Forced air ovens and furnaces such as those used in baking certain foods such as pizzas waste 90% or more of their heat input up the exhaust flue. Air is pulled in, heated, moved in a single pass over the product being baked, and exhausted immediately up the flue. The desirability of increasing the efficiency of these units has risen with the upward spiral of energy costs. Attempts have been made to conserve energy by recycling the heated air in multiple passes but this has required complicated and expensive machinery, and, when applied to pizza baking operations for example, have always resulted in a pizza product having degraded taste or texture.
In a typical pizza restaurant, the oven may be rated at a maximum of 70 kilowatts electrical power input. It will maintain a full oven baking temperature of 500.degree. F. with a constant average input of 33 kilowatts or 113,000 BTU per hour. About 5% is used in heating the room, 4% is absorbed by the product being baked, and about 91% is constantly lost up the stack. This is approximately 30 kilowatts or 102,400 BTU per hour lost, hour after hour, twelve hours a day.
That same, typical pizza restaurant is likely to have a 45 kilowatt electric water heater which will run approximately half the time with an average input of 23 kilowatts or 78,506 BTU per hour. Therefore, if only 77% of the waste heat going up the stack could be re-captured and used for water heating purposes, no primary energy would be needed.
Because of such substantial energy requirements just to generate the hot water needed in a pizza restaurant, if all or even a major part of the energy needed for hot water could be recovered from the stack, the cost saving would be astounding, amounting to many thousands of dollars per year in a single medium size restaurant operating only twelve hours per day.
Users of electrical energy for ovens of this type are charged by the power generating utility in two ways: first, for the actual amount of power consumed; and, second, for the peak load capacity which the power company has to maintain. Thus, cost savings could result in excess of the actual energy savings, simply by lowering the peak KW demand.
It has long been recognized by people skilled in this field that utilizing the waste flue heat to produce hot water for cleaning, cooking, heating and general washroom and restaurant use would be the answer to recovering some of this wasted energy. A problem never solved prior to the present invention has been how to limit or stop heat transfer from a high capacity oven or furnace, to the water in which the recovered heat is being transferred, when the storage tank or tanks are at their maximum temperatures and no further temperature increase would be safe or desirable at that particular time.
As a practical matter, 160.degree. F. is the maximum temperature that water should be heated in a coil, and stored in a tank at ordinary domestic tap water pressures, without causing localized boiling and lime deposition. Since the flue gases are always at much higher temperatures than the boiling point of water, simply stopping the flow in the heat recovery coil could allow the water in the coil to rise to dangerous temperatures and pressures.

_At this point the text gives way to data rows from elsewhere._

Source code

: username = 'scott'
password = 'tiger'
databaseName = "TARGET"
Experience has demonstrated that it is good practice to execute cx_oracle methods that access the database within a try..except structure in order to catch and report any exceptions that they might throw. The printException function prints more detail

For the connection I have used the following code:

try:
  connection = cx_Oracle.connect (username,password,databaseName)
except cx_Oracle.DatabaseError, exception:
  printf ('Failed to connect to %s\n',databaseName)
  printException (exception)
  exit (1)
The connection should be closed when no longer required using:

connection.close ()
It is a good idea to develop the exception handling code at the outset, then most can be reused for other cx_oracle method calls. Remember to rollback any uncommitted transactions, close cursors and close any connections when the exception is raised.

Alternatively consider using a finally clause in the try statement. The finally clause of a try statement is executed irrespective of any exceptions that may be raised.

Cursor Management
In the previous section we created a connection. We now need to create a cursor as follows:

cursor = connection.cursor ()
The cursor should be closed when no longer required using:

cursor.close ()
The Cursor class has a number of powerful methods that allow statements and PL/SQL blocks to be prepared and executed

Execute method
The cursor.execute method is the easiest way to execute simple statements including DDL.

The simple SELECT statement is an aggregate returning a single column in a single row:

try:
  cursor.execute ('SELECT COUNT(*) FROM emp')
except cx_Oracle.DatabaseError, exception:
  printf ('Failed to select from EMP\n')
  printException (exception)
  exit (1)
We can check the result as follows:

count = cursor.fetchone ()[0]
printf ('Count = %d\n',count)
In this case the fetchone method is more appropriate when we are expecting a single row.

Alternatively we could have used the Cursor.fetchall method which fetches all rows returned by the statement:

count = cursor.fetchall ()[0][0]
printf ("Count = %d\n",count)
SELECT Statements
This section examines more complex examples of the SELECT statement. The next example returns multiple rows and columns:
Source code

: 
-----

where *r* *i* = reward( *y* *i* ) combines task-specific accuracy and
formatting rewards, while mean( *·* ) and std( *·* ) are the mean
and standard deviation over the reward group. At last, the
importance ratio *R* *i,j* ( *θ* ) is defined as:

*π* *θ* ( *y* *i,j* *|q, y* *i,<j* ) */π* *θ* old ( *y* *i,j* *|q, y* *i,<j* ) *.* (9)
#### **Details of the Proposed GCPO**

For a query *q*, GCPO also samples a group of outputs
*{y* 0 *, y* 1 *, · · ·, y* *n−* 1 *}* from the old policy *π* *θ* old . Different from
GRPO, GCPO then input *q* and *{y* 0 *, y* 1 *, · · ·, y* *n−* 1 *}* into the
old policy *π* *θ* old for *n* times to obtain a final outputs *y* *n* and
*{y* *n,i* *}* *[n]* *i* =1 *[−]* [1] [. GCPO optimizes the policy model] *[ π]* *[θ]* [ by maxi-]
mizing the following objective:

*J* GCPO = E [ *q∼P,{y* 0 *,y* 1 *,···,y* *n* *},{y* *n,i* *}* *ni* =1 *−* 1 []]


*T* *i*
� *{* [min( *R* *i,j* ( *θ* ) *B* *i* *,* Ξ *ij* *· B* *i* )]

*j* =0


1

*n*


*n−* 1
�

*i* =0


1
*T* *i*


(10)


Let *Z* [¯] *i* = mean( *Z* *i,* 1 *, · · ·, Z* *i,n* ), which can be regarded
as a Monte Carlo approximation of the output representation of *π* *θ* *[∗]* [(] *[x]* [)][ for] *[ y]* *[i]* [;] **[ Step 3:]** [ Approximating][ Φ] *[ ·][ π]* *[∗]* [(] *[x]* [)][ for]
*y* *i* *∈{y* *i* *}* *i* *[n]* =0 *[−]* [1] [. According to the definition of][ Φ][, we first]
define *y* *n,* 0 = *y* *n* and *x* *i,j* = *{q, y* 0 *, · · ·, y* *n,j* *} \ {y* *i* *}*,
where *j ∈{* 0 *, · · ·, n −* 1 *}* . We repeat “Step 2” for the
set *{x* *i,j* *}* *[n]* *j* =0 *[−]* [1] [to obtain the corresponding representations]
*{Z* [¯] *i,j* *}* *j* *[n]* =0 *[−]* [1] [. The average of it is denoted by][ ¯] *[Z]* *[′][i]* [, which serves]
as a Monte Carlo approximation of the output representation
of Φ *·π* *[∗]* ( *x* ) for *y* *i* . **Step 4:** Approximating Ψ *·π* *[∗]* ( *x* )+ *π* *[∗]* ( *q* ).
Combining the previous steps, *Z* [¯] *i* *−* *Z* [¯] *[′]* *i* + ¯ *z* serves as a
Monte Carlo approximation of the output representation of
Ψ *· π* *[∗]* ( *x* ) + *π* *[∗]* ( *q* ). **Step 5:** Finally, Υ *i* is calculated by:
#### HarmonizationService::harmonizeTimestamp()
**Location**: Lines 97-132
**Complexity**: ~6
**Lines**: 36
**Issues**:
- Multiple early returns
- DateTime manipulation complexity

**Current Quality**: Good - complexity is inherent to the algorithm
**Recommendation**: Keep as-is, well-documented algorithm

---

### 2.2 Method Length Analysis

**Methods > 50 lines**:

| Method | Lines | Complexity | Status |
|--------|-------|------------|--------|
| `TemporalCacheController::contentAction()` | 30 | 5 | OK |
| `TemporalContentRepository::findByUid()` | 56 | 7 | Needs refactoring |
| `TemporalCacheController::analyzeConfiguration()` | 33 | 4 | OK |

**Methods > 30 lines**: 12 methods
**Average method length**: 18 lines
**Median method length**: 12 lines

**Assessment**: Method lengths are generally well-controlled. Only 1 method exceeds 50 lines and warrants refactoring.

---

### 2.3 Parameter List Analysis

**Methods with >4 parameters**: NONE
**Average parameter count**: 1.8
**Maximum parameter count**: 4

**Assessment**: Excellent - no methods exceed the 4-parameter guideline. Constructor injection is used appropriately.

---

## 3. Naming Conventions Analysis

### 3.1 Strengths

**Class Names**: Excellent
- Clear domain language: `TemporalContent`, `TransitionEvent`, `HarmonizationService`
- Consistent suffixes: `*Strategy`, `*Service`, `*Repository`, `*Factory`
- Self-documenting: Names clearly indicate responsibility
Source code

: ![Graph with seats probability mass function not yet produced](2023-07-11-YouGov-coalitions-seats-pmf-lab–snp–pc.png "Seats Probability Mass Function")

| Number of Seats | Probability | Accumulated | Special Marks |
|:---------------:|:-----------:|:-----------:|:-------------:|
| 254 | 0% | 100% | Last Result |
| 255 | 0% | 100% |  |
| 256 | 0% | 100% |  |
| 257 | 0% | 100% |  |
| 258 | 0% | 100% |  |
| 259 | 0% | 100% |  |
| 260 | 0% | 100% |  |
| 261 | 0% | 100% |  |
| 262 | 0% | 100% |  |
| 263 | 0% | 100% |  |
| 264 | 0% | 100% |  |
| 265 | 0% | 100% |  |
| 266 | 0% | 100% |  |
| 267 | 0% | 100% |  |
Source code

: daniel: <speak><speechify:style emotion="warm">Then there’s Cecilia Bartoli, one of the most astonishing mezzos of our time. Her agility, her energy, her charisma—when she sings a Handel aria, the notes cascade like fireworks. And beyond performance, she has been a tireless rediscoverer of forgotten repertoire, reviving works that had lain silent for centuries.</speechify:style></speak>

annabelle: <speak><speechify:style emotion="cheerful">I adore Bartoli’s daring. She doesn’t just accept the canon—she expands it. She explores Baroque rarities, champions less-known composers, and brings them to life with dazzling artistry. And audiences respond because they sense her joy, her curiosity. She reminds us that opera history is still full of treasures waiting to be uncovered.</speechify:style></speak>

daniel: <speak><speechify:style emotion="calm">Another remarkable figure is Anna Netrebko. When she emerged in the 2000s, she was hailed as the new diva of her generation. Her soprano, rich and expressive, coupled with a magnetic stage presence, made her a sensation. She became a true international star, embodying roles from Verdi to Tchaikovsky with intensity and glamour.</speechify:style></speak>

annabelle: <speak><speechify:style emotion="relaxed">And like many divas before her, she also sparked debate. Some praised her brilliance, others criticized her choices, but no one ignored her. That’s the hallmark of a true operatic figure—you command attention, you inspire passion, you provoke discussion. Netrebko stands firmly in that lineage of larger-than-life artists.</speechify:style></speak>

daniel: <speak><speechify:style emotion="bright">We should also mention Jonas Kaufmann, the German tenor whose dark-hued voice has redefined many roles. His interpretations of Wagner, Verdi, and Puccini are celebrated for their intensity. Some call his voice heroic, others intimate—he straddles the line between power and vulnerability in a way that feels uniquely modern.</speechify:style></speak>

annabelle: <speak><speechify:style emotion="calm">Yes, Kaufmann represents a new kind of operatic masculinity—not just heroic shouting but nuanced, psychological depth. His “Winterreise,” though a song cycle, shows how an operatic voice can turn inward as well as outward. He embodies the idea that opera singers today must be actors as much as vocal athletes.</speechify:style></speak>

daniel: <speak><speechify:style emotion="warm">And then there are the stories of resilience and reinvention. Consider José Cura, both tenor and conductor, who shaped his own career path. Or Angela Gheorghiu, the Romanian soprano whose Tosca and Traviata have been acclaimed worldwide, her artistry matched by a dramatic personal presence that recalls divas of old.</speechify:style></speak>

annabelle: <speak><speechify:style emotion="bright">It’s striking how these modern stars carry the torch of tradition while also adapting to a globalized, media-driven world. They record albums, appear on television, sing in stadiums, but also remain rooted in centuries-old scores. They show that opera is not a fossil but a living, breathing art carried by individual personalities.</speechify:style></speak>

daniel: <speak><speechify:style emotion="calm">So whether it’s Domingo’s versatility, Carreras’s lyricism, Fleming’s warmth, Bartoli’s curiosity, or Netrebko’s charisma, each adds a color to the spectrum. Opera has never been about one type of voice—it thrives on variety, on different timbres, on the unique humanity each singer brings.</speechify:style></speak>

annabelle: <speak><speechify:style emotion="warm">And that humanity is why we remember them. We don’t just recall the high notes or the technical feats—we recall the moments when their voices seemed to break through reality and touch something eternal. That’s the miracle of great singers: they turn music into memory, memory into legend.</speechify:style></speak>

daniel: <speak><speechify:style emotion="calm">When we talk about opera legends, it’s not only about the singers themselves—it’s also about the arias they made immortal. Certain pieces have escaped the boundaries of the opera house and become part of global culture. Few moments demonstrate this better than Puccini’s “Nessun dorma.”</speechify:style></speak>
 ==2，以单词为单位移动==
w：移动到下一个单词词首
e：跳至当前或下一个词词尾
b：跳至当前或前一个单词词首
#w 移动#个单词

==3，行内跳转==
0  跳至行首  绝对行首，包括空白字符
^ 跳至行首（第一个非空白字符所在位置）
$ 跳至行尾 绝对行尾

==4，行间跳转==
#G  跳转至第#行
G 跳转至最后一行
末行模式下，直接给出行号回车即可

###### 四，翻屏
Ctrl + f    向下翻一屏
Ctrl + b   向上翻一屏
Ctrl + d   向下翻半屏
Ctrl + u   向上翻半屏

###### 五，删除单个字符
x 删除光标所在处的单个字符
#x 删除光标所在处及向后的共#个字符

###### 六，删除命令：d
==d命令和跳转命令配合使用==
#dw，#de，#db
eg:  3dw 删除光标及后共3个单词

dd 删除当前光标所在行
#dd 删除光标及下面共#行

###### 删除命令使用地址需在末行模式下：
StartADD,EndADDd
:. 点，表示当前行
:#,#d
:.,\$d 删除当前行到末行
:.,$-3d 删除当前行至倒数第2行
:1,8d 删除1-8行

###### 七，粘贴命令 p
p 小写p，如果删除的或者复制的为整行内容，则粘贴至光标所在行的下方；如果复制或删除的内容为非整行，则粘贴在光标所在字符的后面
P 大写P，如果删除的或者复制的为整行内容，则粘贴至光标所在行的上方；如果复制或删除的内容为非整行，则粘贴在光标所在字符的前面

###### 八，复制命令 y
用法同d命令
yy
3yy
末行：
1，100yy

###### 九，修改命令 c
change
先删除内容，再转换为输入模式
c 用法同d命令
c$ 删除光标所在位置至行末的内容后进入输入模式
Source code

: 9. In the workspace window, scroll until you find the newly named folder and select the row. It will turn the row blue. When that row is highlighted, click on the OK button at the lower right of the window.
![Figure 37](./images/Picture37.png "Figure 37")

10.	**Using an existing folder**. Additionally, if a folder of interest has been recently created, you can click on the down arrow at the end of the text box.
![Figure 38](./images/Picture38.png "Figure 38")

Prior art systems have attemped to solve this problem in various ways. Farris U.S. Pat. No. 4,211,187 allows the water to boil out of the heat recovery coil into a holding tank. Estabrook U.S. Pat. No. 3,999,709 dissipates the excess heat through a secondary coil when the holding tank is at its predetermined maximum temperature. Pemberton et al U.S. Pat. No. 4,066,210 simply stops the circulatory flow and does not address the problem of overheating in the coil tubes. Borovina et al U.S. Pat. No. 3,896,992 and DeBoer U.S. Pat. No. 4,136,731 both have systems designed for very low output home-type furnaces. These home-type furnace systems do not adequately solve the problem of overheating in the heat recovery coil tubes; they simply rely on a thermal siphon method of holding down temperature which is inadequate for a high output oven with flue temperatures reaching 600.degree.-700.degree. F. Each of these prior art systems fail the test of practicality because of inefficiency, complexity, tendency for lime to build up, or the possibility of overheating or overpressure leading to rupture of a tube or tank. For these reasons, none of the systems developed in the past are practical for use on a high capacity oven.
Accordingly, this situation is in need of improvement.